Einsames Leiden im Team

Der professionelle Radsport ist ein eigentümlicher Zirkus. Viel dreht sich um Alleinsein und Leiden. Beim Erklimmen von Pässen kommt beides zusammen. Auch im literarischen Sinn.

Dres Balmer, Autor

Dres Balmer, Autor (dres.balmer@bluewin.ch)
Kultur, 14.07.2023

Zusammen allein

Der dänische Schriftsteller und Filmemacher Daniel Dencik befasst sich seit langem mit dem Radsport. Hier legt er eine funkelnde Analyse der körperlichen und seelischen Abgründe der Profis vor, stellt überraschende Verbindungen her zu Religion, Philososophie, Literatur und Kunst, lässt einfältiges Sportlertum weit hinter sich.
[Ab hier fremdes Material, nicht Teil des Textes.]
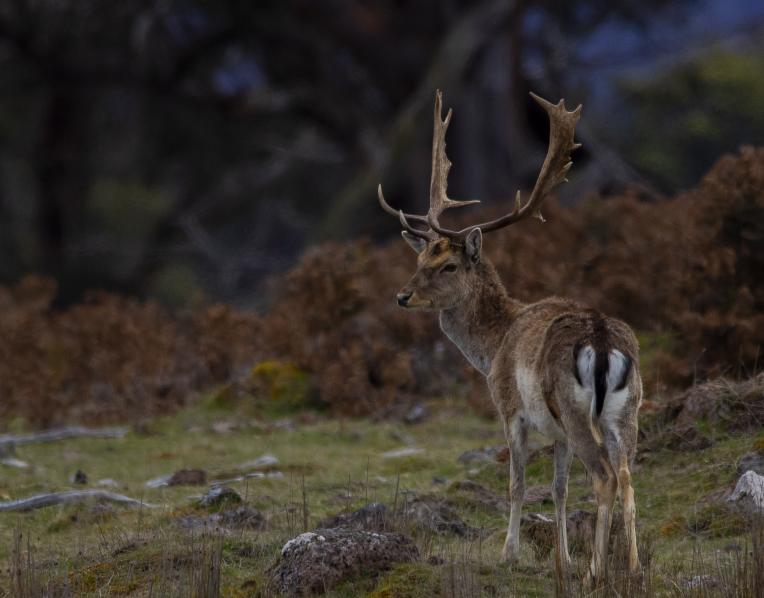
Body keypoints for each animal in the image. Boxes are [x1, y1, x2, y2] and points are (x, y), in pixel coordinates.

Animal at [377, 90, 641, 586]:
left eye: (449, 265)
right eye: (420, 257)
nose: (402, 296)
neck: (493, 345)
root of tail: (601, 342)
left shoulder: (510, 409)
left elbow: (518, 484)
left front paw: (510, 554)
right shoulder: (556, 433)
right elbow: (558, 489)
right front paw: (563, 559)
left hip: (577, 411)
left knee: (604, 476)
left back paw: (596, 572)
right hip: (627, 411)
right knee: (628, 477)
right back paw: (632, 569)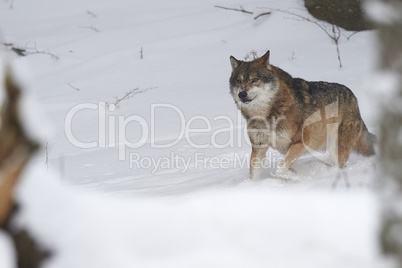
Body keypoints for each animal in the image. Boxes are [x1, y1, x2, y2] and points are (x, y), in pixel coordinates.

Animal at [231, 50, 376, 180]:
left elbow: (278, 169)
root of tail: (353, 97)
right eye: (239, 81)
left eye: (255, 80)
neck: (268, 113)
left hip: (336, 148)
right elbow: (254, 175)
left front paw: (293, 177)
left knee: (341, 166)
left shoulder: (301, 142)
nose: (242, 94)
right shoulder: (259, 148)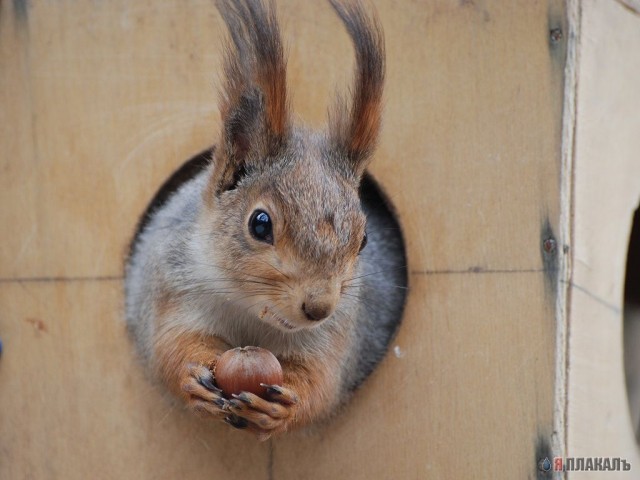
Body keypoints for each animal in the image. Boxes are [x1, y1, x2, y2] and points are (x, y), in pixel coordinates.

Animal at [123, 0, 408, 442]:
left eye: (363, 240)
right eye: (260, 224)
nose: (319, 307)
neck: (250, 312)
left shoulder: (334, 337)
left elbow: (320, 382)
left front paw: (281, 408)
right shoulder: (172, 286)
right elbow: (170, 345)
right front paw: (190, 376)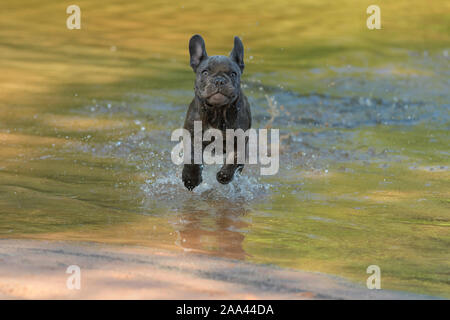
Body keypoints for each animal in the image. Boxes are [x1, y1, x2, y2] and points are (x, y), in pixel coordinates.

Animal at [183, 35, 253, 190]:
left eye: (233, 74)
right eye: (205, 72)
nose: (219, 80)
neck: (217, 111)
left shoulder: (240, 141)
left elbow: (235, 158)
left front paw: (224, 175)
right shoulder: (192, 136)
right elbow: (192, 156)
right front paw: (191, 178)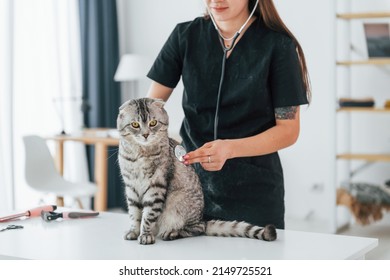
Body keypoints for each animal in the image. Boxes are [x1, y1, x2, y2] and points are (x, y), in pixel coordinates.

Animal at [117, 97, 276, 244]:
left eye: (153, 123)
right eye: (135, 125)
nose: (145, 135)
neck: (139, 154)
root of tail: (202, 219)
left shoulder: (156, 186)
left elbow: (148, 215)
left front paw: (145, 234)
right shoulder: (131, 187)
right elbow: (135, 213)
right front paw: (134, 231)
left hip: (178, 204)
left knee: (196, 229)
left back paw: (172, 233)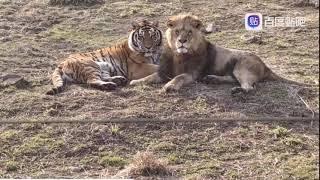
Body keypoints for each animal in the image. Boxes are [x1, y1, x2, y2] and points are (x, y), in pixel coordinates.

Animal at [130, 13, 316, 93]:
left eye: (189, 32)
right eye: (177, 32)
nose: (182, 41)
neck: (179, 55)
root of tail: (265, 66)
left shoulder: (192, 74)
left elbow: (179, 77)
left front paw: (169, 86)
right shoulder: (164, 72)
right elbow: (150, 77)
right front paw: (135, 82)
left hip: (242, 67)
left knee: (249, 87)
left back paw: (237, 91)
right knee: (234, 79)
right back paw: (212, 79)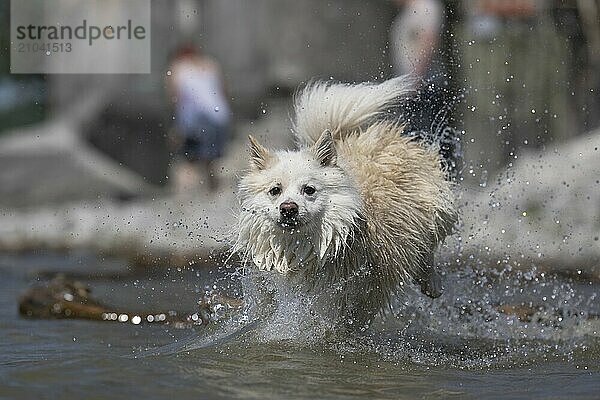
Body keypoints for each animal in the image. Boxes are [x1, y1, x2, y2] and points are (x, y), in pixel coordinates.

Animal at [232, 76, 458, 330]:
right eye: (275, 191)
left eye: (309, 190)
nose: (288, 208)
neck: (303, 248)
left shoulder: (348, 294)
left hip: (434, 210)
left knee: (428, 246)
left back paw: (431, 283)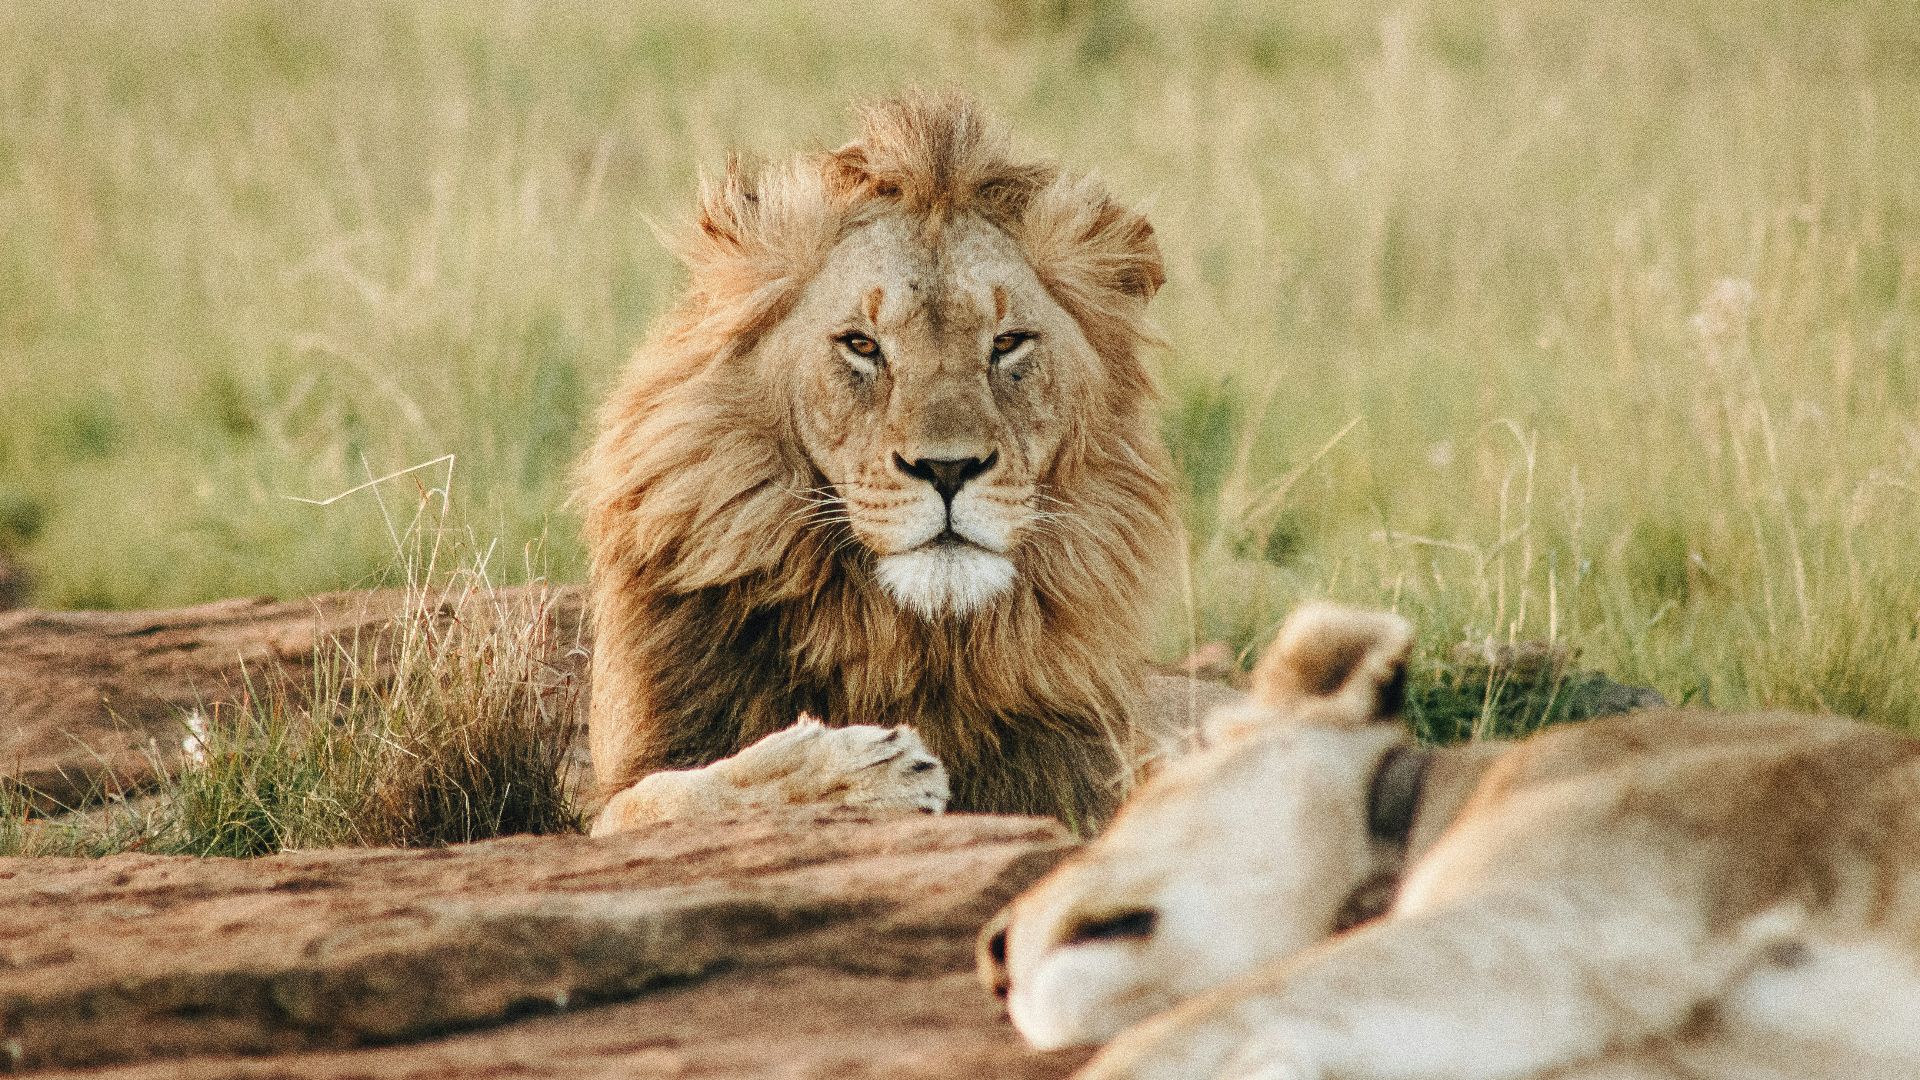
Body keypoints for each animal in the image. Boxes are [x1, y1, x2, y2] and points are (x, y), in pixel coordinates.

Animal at [576, 92, 1234, 828]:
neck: (907, 640)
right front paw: (859, 772)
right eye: (861, 344)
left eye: (1008, 343)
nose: (948, 470)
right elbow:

Er spricht mit Leuten aus der Szene, Michael Rasmussen, Kris Boeckmans, Jakob Fug­lsang und anderen, gewinnt ihr Vertrauen, und dann sprudeln sie los. Wir lesen Geständnisse, Bekenntnisse, Offenbarungen, die wir zuvor nirgends gefunden haben.

Rasmussen redet witzig und offen über seinen Umgang mit dem Doping, seinen Wiedereinstieg nach der Sperre. Ein Kapitel widmet Dencik dem fürchterlichen Sturz des Flamen Kris Boeckmans an der Vuelta 2015, den er nur dank viel Spitzenmedizin und Glück lebend übersteht. Dreimal ist er während der Behandlung gestorben und wiedergeboren worden, das liest sich wie eine moderne Passionsgeschichte.

Jakob Fuglsang wiederum erzählt von der kasachischen Astana-Mannschaft, in welcher der Däne plötzlich zum Botschafter eines riesigen und reichen Landes in Zentralasien wird, von dem man hier nichts weiss. Doch Fuglsang spricht auch vom zuweilen öden Alltag des Profilebens, vom ewigen Herumkutschieren in einer Parallelexistenz: «Ein Team hat ja trotz allem keinen Aufenthaltsort, wir sind alle immer auswärts.»

Von den Etappen der grossen Rundfahrten überträgt das Fernsehen bloss die letzten zwei, drei Stunden, vom ganzen Geracker der Strafgefangenen der Landstrasse vorher und danach bekommt der Zuschauer nichts mit. In diesem Buch erfahren wir eine Menge über Anstrengung, Brutalität, Einsamkeit und Elend, die hinter dem ganzen Pomp stecken.

Daniel Dencik: Radsportherz. Covadonga-Verlag, Bielefeld 2022, Fr. 23.90.

Leiden als Kunstform

Geraint Thomas treibt sich während seiner Profikarriere jahrelang in Europa herum, mischt sich unter die Grossen im Zirkus, gewinnt 2018 die Tour de France. Da kommt einiges an Eindrücken zusammen, und in diesem Buch stellt er ein paar seiner geliebten und gehassten Pässe vor.

Die Lektüre weckt im Gümmeler, der dort auch hie und da unterwegs ist, eigene Erinnerungen, die ähnlich sind. Thomas schreibt mal poetisch, mal technisch, geschickt verbindet er beides. Das kann unheimlich klingen, zum Beispiel an den Pässen Télégraphe und Galibier, 35 Kilometer lang und 2500 Meter aufwärts, die Landschaft wird immer karger, dann gibt es «nur Felsen, schmutzigen Schnee, fiepende Murmeltiere und dich».

Doch das ist nichts im Vergleich zum Mortirolo, einem «sinnlosen Aufstieg, einer Strasse nach Nirgendwo, einer Auffahrt in die Hölle». Eine andere Höllenfahrt ist die Söldener Gletscherstrasse. Da sind interessante technische Anmerkungen über die Menge verschlungener Gels und Wattzahlen, doch klar ist, dass hier nur Männer vorankommen, die leichter als 70 Kilo sind; dabei führt das beschriebene Rennen zur Skiliftstation Pitztaler Jöchl, auf bloss 2803 m ü. M. Die härtere Variante durch den Tunnel zum Pass des Tiefenbachferners (2829) bleibt unerwähnt; Tunnel und Pass sind die höchsten in den Alpen.

Doch dann stossen wir auf eine wundersame Erlösung, und die heisst Stilfserjoch. Das ist auch einer der gewaltigsten Brocken in den Alpen, doch Thomas attestiert ihm eine «besondere Ausstrahlung und Anmut». Es geht hoch hinauf, doch die durchschnittliche Steigung ist gnädig. Fazit: Mit dem Stelvio kann man sich anfreunden, den Mortirolo kann man nur hassen. 

Geraint Thomas (mit Tom Fordyce): Radsportberge und wie ich sie sah. Covadonga-Verlag, Bielefeld 2021, Fr. 18.80.